__Brief__. Swap each "photo" in the records below for "image", and write all the lines out again with nothing else changed. Leave the pictures out.

__Data shown__.
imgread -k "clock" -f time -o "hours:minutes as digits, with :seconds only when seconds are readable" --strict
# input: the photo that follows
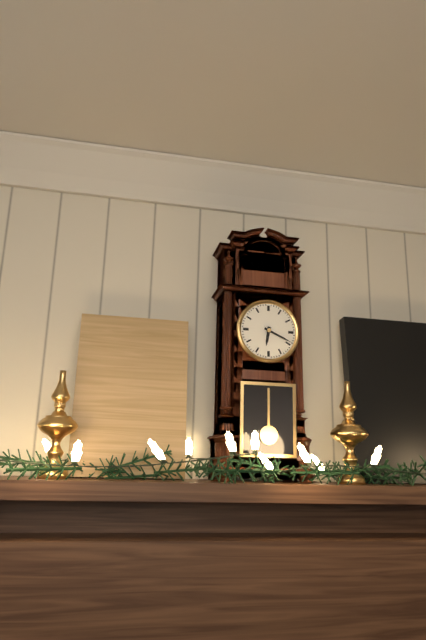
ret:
6:19
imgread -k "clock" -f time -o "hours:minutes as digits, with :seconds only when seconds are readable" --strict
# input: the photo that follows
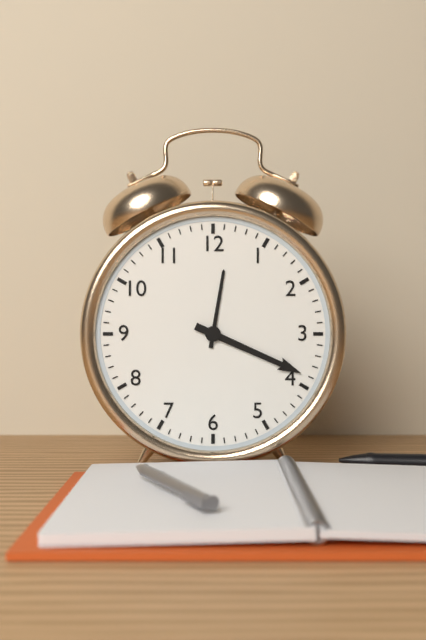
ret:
12:19
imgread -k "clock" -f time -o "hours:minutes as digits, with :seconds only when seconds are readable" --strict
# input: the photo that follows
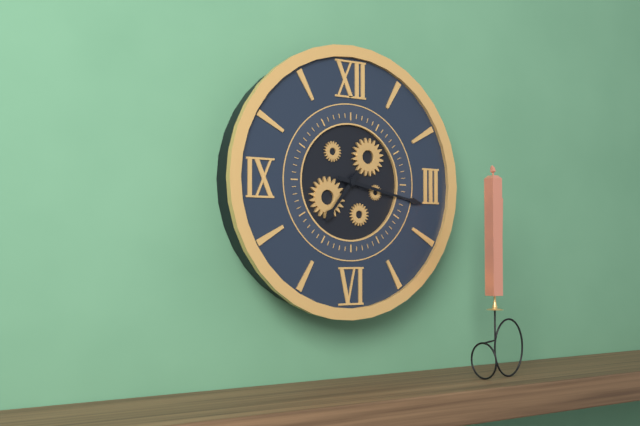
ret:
7:17
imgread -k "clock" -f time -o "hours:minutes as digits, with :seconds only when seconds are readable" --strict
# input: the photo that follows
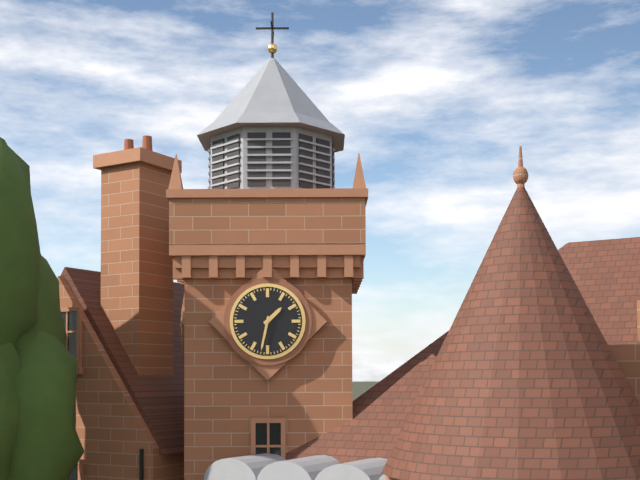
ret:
1:32
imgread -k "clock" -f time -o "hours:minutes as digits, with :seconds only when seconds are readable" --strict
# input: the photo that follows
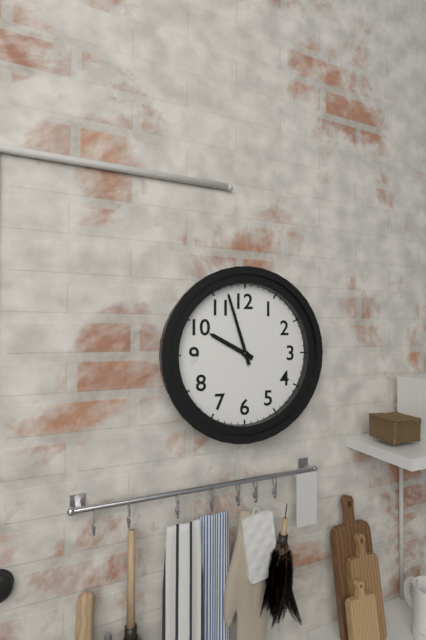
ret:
9:57
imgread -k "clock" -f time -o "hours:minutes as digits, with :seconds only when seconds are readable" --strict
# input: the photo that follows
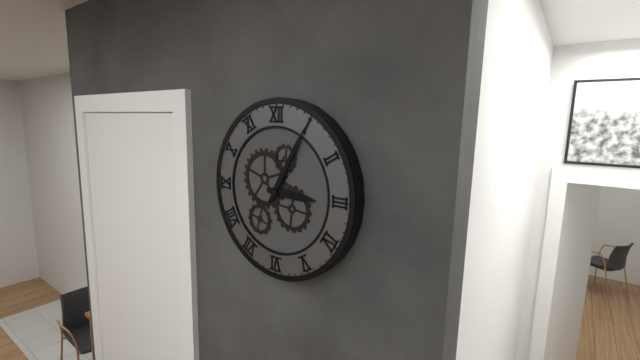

__Exercise response__.
imgread -k "clock" -f time -o "hours:minutes as digits, with :seconds only when seconds are readable" --strict
# input: the image that follows
ret:
6:19
imgread -k "clock" -f time -o "hours:minutes as digits, with :seconds only when seconds are readable" --strict
# input: the image that follows
ret:
12:19
imgread -k "clock" -f time -o "hours:minutes as digits, with :seconds only when seconds are readable" --strict
# input: the image that follows
ret:
7:17
imgread -k "clock" -f time -o "hours:minutes as digits, with :seconds only when seconds are readable" --strict
# input: the image that follows
ret:
1:32
imgread -k "clock" -f time -o "hours:minutes as digits, with :seconds only when seconds are readable" --strict
# input: the image that follows
ret:
9:57
imgread -k "clock" -f time -o "hours:minutes as digits, with :seconds only when seconds are readable" --strict
# input: the image that follows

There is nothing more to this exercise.